Hoje em dia, quando entramos numa sala de professores de qualquer escola do país, o normal é encontrarmos pessoas grisalhas, a conversar sobre medidores de tensão, medicamentos e consultas médicas, queixando-se dos diabetes altos, do colesterol desregulado ou das dores aqui e acolá. A verdade, é que a maioria dos professores já não vai para novo, as estatísticas estão por aí a comprová-lo. Estão em exercício profissional numa idade em que, há uns bons vinte anos, já estariam todos reformados.
A falta de docentes nas escolas começa já a ser visível para a opinião pública e motivo de notícia nos jornais, apesar dos profissionais da área já estarem a alertar para o problema, antes mesmo deste começar a acontecer. O fenómeno nem sequer é inédito, estando como sempre Portugal na cauda da Europa (o que até nos dava oportunidade de antecipação) e de termos também já sofrido necessidade de professores, nomeadamente a seguir ao 25 de abril de 1974, mas por outros motivos.
Seria lógico que os jovens universitários procurassem estudar para ser professores, uma vez que é uma área deficitária, contudo parece não estar a acontecer, apesar dos apoios que o estado está a conceder atualmente (não pagarem propinas nas licenciaturas e nos mestrados em ensino*). Uma área em que os profissionais de certa forma vivem ainda uma certa liberdade de atuação na sua profissão, em que somos os líderes numa sala de aula, em que o recrutamento é feito a partir de uma nota de classificação (nota final de curso em conjunto com tempo de serviço) e não por entrevista, que poderia estar a atrair pessoas com um determinado perfil, mas não está.
É que, ao mesmo tempo, das coisas boas que a profissão traz (e não são ter supostamente mais férias que nas outras profissões), a verdade é que são muitos os aspetos negativos, e que estão a afastar os jovens.
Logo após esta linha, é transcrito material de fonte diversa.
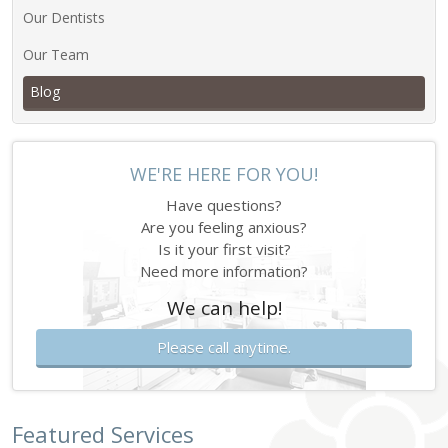
Our Dentists
Our Team
Blog
WE'RE HERE FOR YOU!
Have questions?
Are you feeling anxious?
Is it your first visit?
Need more information?
We can help!
Please call anytime.
Featured Services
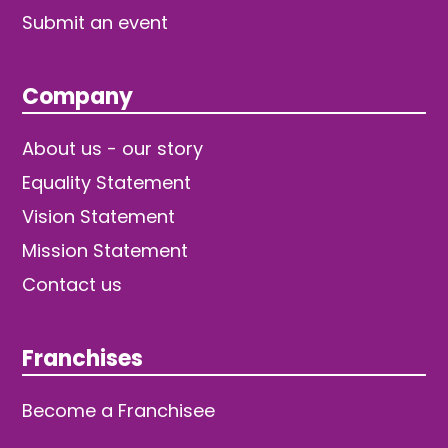
Submit an event
Company
About us - our story
Equality Statement
Vision Statement
Mission Statement
Contact us
Franchises
Become a Franchisee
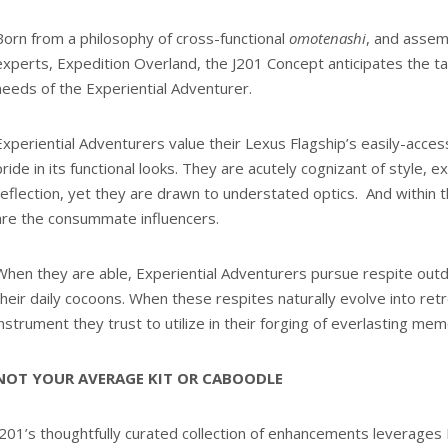
Born from a philosophy of cross-functional
omotenashi
, and assem
experts, Expedition Overland, the J201 Concept anticipates the t
needs of the Experiential Adventurer.
Experiential Adventurers value their Lexus Flagship’s easily-access
pride in its functional looks. They are acutely cognizant of style, 
reflection, yet they are drawn to understated optics. And within t
are the consummate influencers.
When they are able, Experiential Adventurers pursue respite out
their daily cocoons. When these respites naturally evolve into retr
instrument they trust to utilize in their forging of everlasting mem
NOT YOUR AVERAGE KIT OR CABOODLE
J201’s thoughtfully curated collection of enhancements leverages 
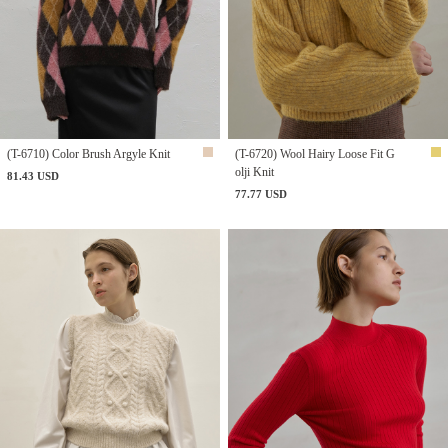
(T-6710) Color Brush Argyle Knit
(T-6720) Wool Hairy Loose Fit G
olji Knit
81.43 USD
77.77 USD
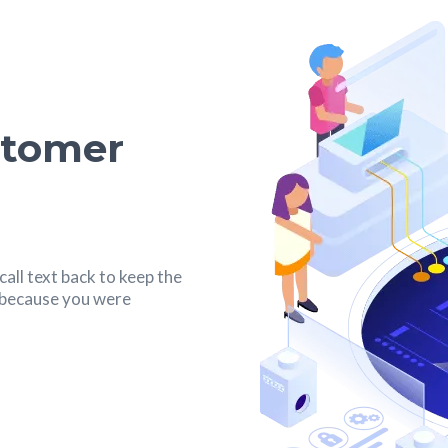
stomer
all text back to keep the
s because you were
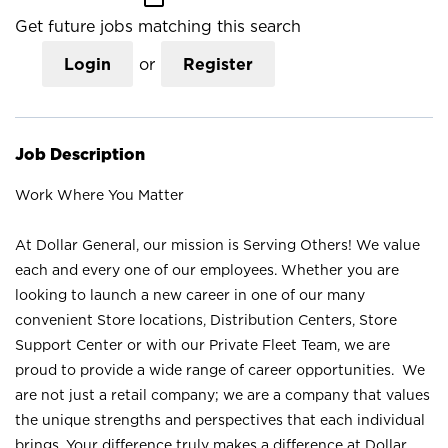
Get future jobs matching this search
Login
or
Register
Job Description
Work Where You Matter
At Dollar General, our mission is Serving Others! We value
each and every one of our employees. Whether you are
looking to launch a new career in one of our many
convenient Store locations, Distribution Centers, Store
Support Center or with our Private Fleet Team, we are
proud to provide a wide range of career opportunities. We
are not just a retail company; we are a company that values
the unique strengths and perspectives that each individual
brings. Your difference truly makes a difference at Dollar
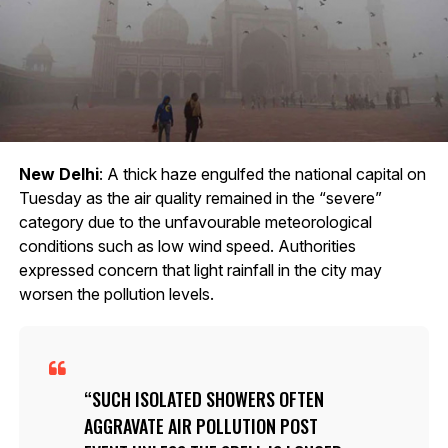
New Delhi
: A thick haze engulfed the national capital on
Tuesday as the air quality remained in the “severe”
category due to the unfavourable meteorological
conditions such as low wind speed. Authorities
expressed concern that light rainfall in the city may
worsen the pollution levels.
SUCH ISOLATED SHOWERS OFTEN
AGGRAVATE AIR POLLUTION POST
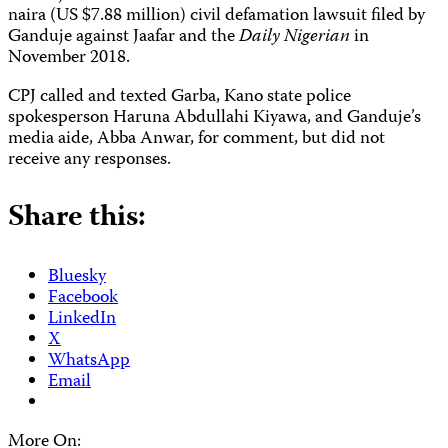
naira (US $7.88 million) civil defamation lawsuit filed by
Ganduje against Jaafar and the
Daily Nigerian
in
November 2018.
CPJ called and texted Garba, Kano state police
spokesperson Haruna Abdullahi Kiyawa, and Ganduje’s
media aide, Abba Anwar, for comment, but did not
receive any responses.
Share this:
Bluesky
Facebook
LinkedIn
X
WhatsApp
Email
More On:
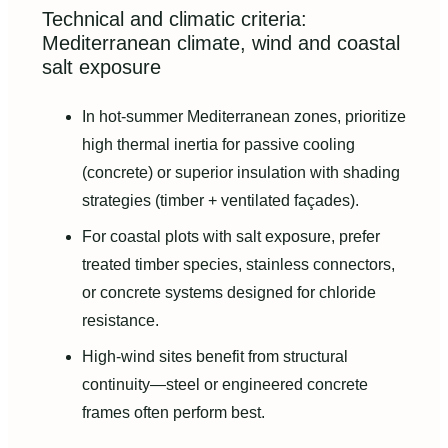
Technical and climatic criteria:
Mediterranean climate, wind and coastal
salt exposure
In hot-summer Mediterranean zones, prioritize
high thermal inertia for passive cooling
(concrete) or superior insulation with shading
strategies (timber + ventilated façades).
For coastal plots with salt exposure, prefer
treated timber species, stainless connectors,
or concrete systems designed for chloride
resistance.
High-wind sites benefit from structural
continuity—steel or engineered concrete
frames often perform best.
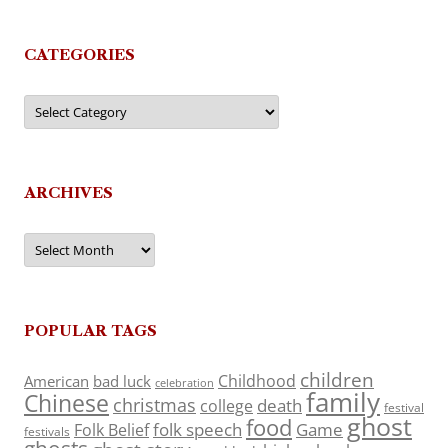
CATEGORIES
Categories
ARCHIVES
Archives
POPULAR TAGS
children
Childhood
American
bad luck
celebration
family
Chinese
christmas
death
college
festival
ghost
food
folk speech
Game
Folk Belief
festivals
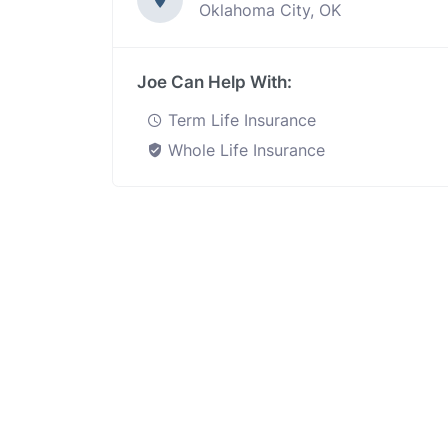
Oklahoma City, OK
Joe Can Help With:
Term Life Insurance
Whole Life Insurance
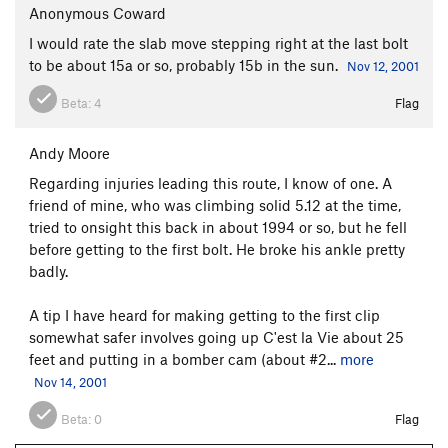
Anonymous Coward
I would rate the slab move stepping right at the last bolt
to be about 15a or so, probably 15b in the sun.
Nov 12, 2001
Beta:
4
Flag
Andy Moore
Regarding injuries leading this route, I know of one. A
friend of mine, who was climbing solid 5.12 at the time,
tried to onsight this back in about 1994 or so, but he fell
before getting to the first bolt. He broke his ankle pretty
badly.
A tip I have heard for making getting to the first clip
somewhat safer involves going up C'est la Vie about 25
feet and putting in a bomber cam (about #2...
more
Nov 14, 2001
Beta:
0
Flag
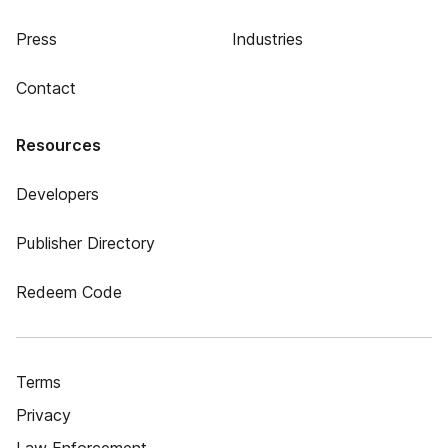
Press
Industries
Contact
Resources
Developers
Publisher Directory
Redeem Code
Terms
Privacy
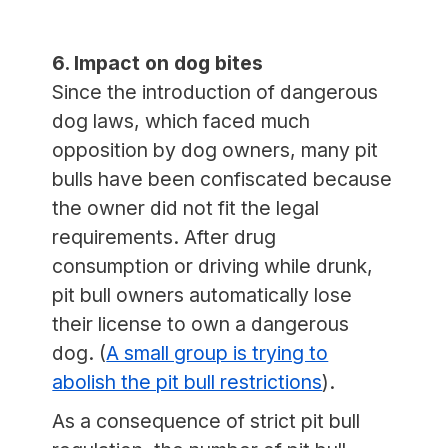
6. Impact on dog bites
Since the introduction of dangerous
dog laws, which faced much
opposition by dog owners, many pit
bulls have been confiscated because
the owner did not fit the legal
requirements. After drug
consumption or driving while drunk,
pit bull owners automatically lose
their license to own a dangerous
dog. (
A small group is trying to
abolish the pit bull restrictions
).
As a consequence of strict pit bull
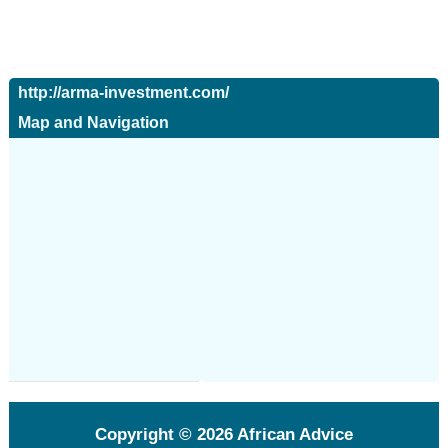
http://arma-investment.com/
Map and Navigation
Copyright © 2026
African Advice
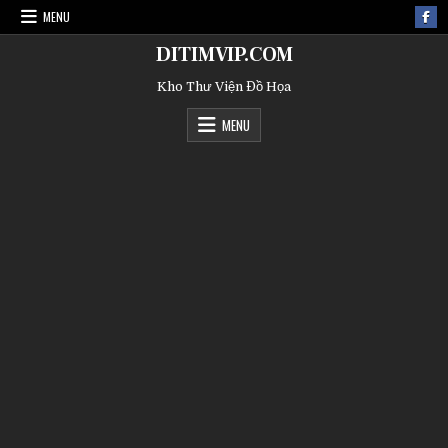
MENU
DITIMVIP.COM
Kho Thư Viện Đồ Họa
MENU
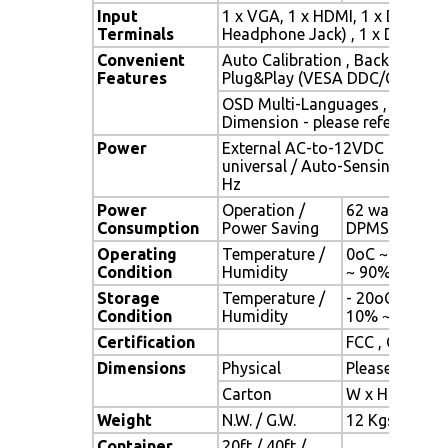
Input
1 x VGA, 1 x HDMI, 1 x DVI, 1 x
Terminals
Headphone Jack) , 1 x DC Powe
Convenient
Auto Calibration , Back Light A
Features
Plug&Play (VESA DDC/CI, DDC 
OSD Multi-Languages , Wall M
Dimension - please refer to Dr
Power
External AC-to-12VDC power a
universal / Auto-Sensing, AC 90
Hz
Power
Operation /
62 watt , < 1 
Consumption
Power Saving
DPMS)
Operating
Temperature /
0oC ~ 50oC (3
Condition
Humidity
~ 90% (no co
Storage
Temperature /
- 20oC ~ 60oC 
Condition
Humidity
10% ~ 90% (n
Certification
FCC , CE
Dimensions
Physical
Please refer 
Carton
W x H x D = 
Weight
N.W. / G.W.
12 Kgs / 13.5
Container
20ft / 40ft /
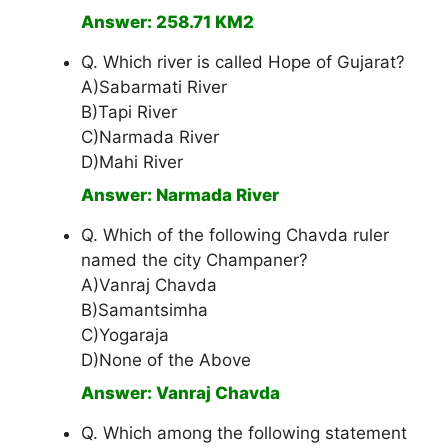
Answer: 258.71 KM2
Q. Which river is called Hope of Gujarat?
A)Sabarmati River
B)Tapi River
C)Narmada River
D)Mahi River
Answer: Narmada River
Q. Which of the following Chavda ruler
named the city Champaner?
A)Vanraj Chavda
B)Samantsimha
C)Yogaraja
D)None of the Above
Answer: Vanraj Chavda
Q. Which among the following statement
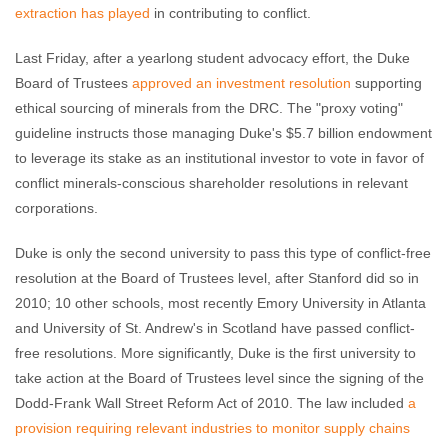
extraction has played
in contributing to conflict.
Last Friday, after a yearlong student advocacy effort, the Duke
Board of Trustees
approved an investment resolution
supporting
ethical sourcing of minerals from the DRC. The "proxy voting"
guideline instructs those managing Duke's $5.7 billion endowment
to leverage its stake as an institutional investor to vote in favor of
conflict minerals-conscious shareholder resolutions in relevant
corporations.
Duke is only the second university to pass this type of conflict-free
resolution at the Board of Trustees level, after Stanford did so in
2010; 10 other schools, most recently Emory University in Atlanta
and University of St. Andrew's in Scotland have passed conflict-
free resolutions. More significantly, Duke is the first university to
take action at the Board of Trustees level since the signing of the
Dodd-Frank Wall Street Reform Act of 2010. The law included
a
provision requiring relevant industries to monitor supply chains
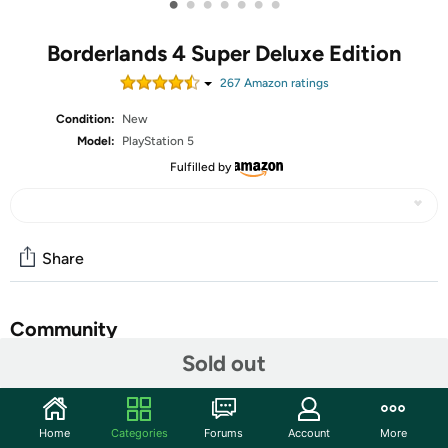
•
•
•
•
•
•
•
Borderlands 4 Super Deluxe Edition
267
Amazon rating
s
Condition:
New
Model:
PlayStation 5
Fulfilled by
Share
Community
Sold out
Start the discussion
Features
Home
Categories
Forums
Account
More
Explore all-new regions of Kairos with two additional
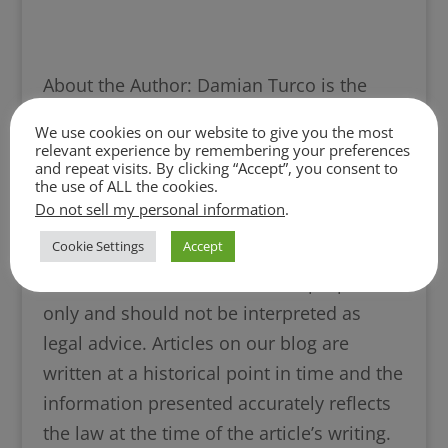
About the Author: Damian Turco is the
Founder and Managing Partner of Turco
We use cookies on our website to give you the most
Legal and has practiced divorce and family
relevant experience by remembering your preferences
and repeat visits. By clicking “Accept”, you consent to
law since 2008.
the use of ALL the cookies.
Damian Turco’s Bio Page
|
More Blogs
Do not sell my personal information
.
from Damian Turco
Cookie Settings
Accept
This article is for informational purposes
only and should not be interpreted as
legal advice. Articles on our blog are
written at a historical point in time and the
information presented accurately reflects
the law at the time of the article’s writing.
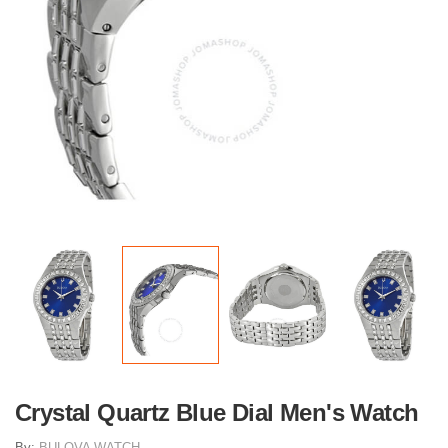
Crystal Quartz Blue Dial Men's Watch
By:
BULOVA WATCH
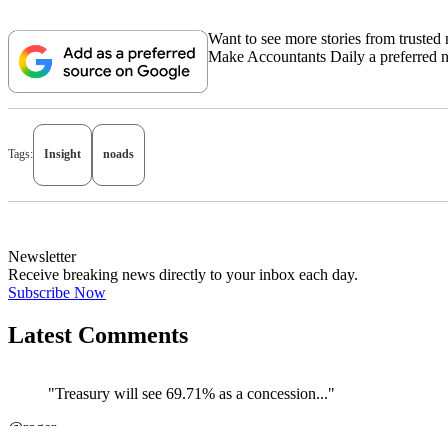
Want to see more stories from trusted
Make Accountants Daily a preferred 
Tags:
Insight
noads
Newsletter
Receive breaking news directly to your inbox each day.
Subscribe Now
Latest Comments
"Treasury will see 69.71% as a concession..."
@roger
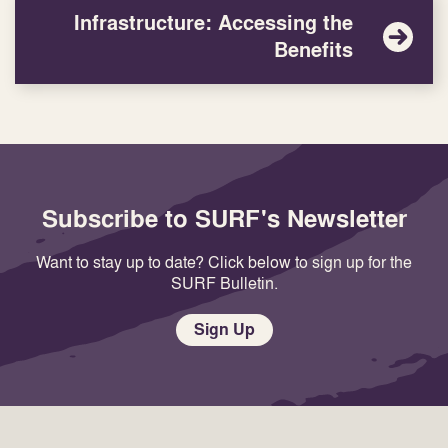
Infrastructure: Accessing the
Benefits
Subscribe to SURF's Newsletter
Want to stay up to date? Click below to sign up for the
SURF Bulletin.
Sign Up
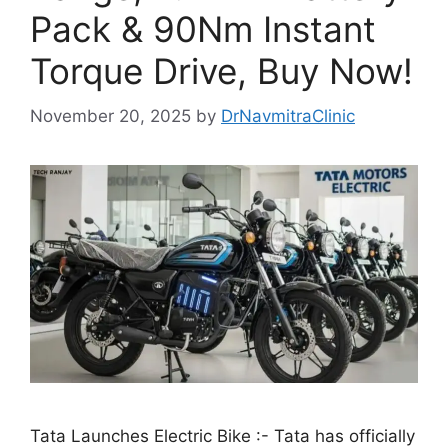
Pack & 90Nm Instant
Torque Drive, Buy Now!
November 20, 2025
by
DrNavmitraClinic
Tata Launches Electric Bike :- Tata has officially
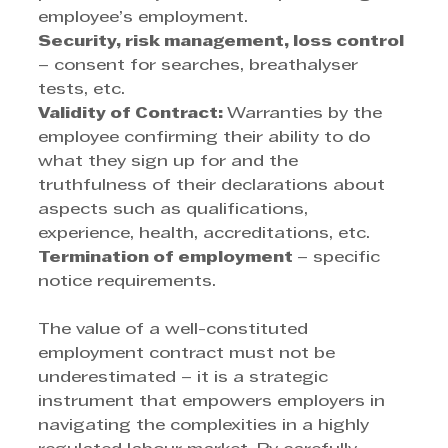
employee’s employment. 
Security, risk management, loss control
– consent for searches, breathalyser 
tests, etc. 
Validity of Contract: 
Warranties by the 
employee confirming their ability to do 
what they sign up for and the 
truthfulness of their declarations about 
aspects such as qualifications, 
experience, health, accreditations, etc. 
Termination of employment 
– specific 
notice requirements. 
The value of a well-constituted 
employment contract must not be 
underestimated – it is a strategic 
instrument that empowers employers in 
navigating the complexities in a highly 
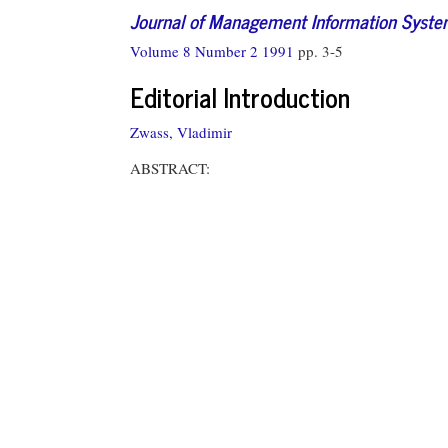
Journal of Management Information Syst
Volume 8 Number 2 1991
pp. 3-5
Editorial Introduction
Zwass, Vladimir
ABSTRACT:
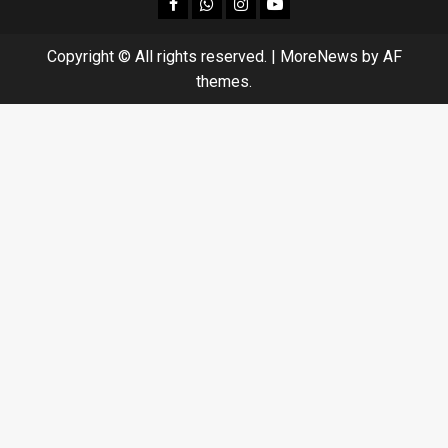
facebook
Whatsapp
instagram
youtube
Copyright © All rights reserved.
|
MoreNews
by AF
themes.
A burocracia no local de trabalho é muita. Muitas escolas precisavam que lhes entrasse lá um engenheiro industrial e acabasse com o trabalho repetido (como inserir classificações em diferentes plataformas e documentos). A burocracia é tanta que, por vezes, temos a sensação de que só fazemos aquilo e não preparamos aulas. Aliás, todo o trabalho de preparar aulas já vem mastigado das editoras.
A indisciplina é crescente e lutamos pela atenção dos alunos contra as novas tecnologias. Poderia falar em muita coisa que faz parte do dia-a-dia de um professor, mas falo daquilo que tem sido conhecido de todos: a instabilidade, as colocações longe de casa, os ordenados insuficientes para fazer face a todas as despesas (que incluem material de trabalho – material escolar, livros).
As novas gerações têm a ensinar às mais velhas que já não é tempo para certos sacrifícios nos locais de trabalho. Por isso não procuram a profissão docente, e o ministério escalfa-se a tentar arranjar soluções, a tentar contratar professores reformados ou professores estrangeiros, o que não tem tido sucesso! É junto dos mais novos que o ministério precisa de trabalhar, criando condições para desejarem ser professores. É que, se a seguir ao 25 de abril de 1974 muitas pessoas estiveram dispostas a isto, agora não estão!
*Lembro que para ser professor do 3.º Ciclo do Ensino Básico e do Ensino Secundário é necessário ter uma licenciatura numa área científica, e que só no Mestrado em Ensino se profissionalizam enquanto professores. Estas áreas científicas necessitam de corresponder a áreas de ensino, como Matemática, Biologia, português, inglês. Um licenciado com um curso como Gestão Turística ou Fisioterapia pode não ter na sua licenciatura créditos suficientes nas disciplinas exigidas para entrar no Mestrado em Ensino, e necessitar de voltar à Universidade para realizar disciplinas avultas. Por isso pode ser importante, logo à partida, a escolha da licenciatura. A estratégia do Ministério da Educação, de tentar atrair profissionais doutras áreas, pode embater nesta dificuldade.